For the records below, give the count of lines holding the word "在工作上面" and nothing more.

Front-end code change data:
******
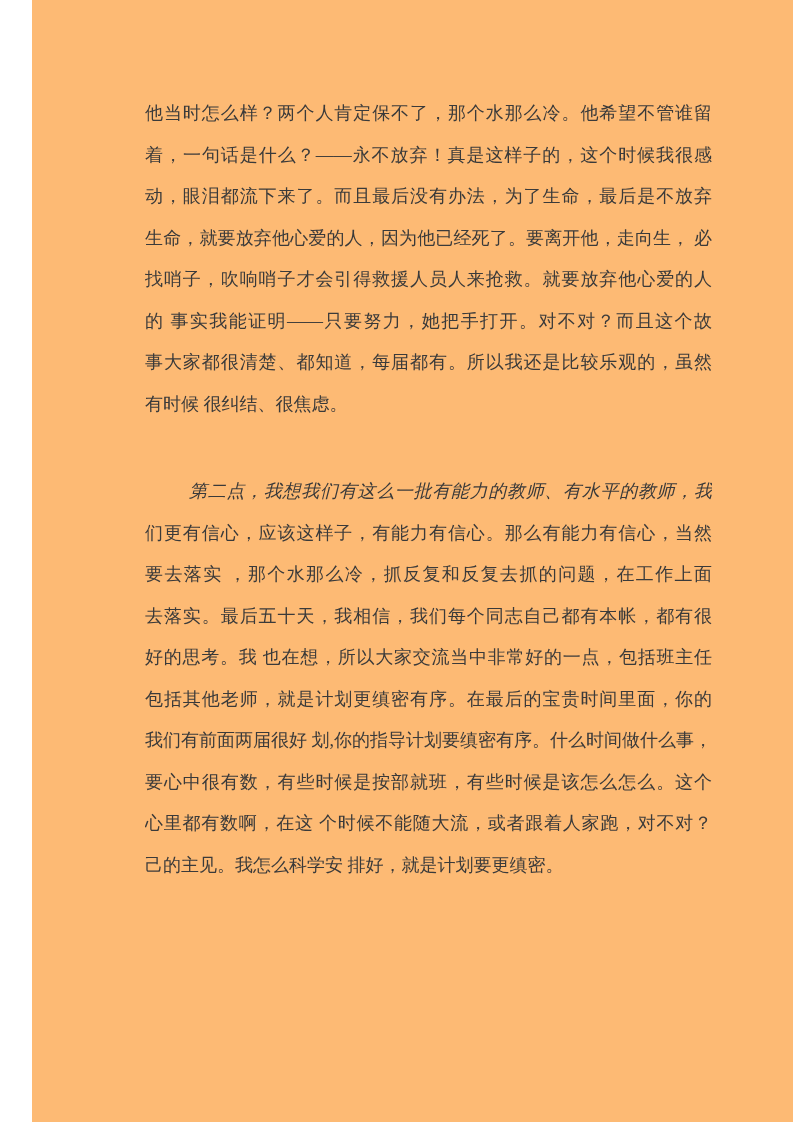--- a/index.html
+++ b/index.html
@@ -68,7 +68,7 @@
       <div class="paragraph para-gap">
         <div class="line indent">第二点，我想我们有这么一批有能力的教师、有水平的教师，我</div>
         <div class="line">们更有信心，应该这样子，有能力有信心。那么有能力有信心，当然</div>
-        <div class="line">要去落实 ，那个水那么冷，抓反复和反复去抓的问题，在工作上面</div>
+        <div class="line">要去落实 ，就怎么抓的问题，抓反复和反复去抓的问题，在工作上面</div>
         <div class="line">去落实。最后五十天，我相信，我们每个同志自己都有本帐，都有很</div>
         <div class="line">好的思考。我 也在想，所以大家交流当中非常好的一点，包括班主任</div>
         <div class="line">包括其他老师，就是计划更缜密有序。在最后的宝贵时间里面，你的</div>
******
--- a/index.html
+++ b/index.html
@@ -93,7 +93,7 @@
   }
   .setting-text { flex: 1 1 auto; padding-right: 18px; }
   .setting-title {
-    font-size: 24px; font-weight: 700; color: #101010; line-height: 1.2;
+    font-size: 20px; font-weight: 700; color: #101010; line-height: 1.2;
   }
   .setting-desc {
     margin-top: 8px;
******
Solution for this problem: 2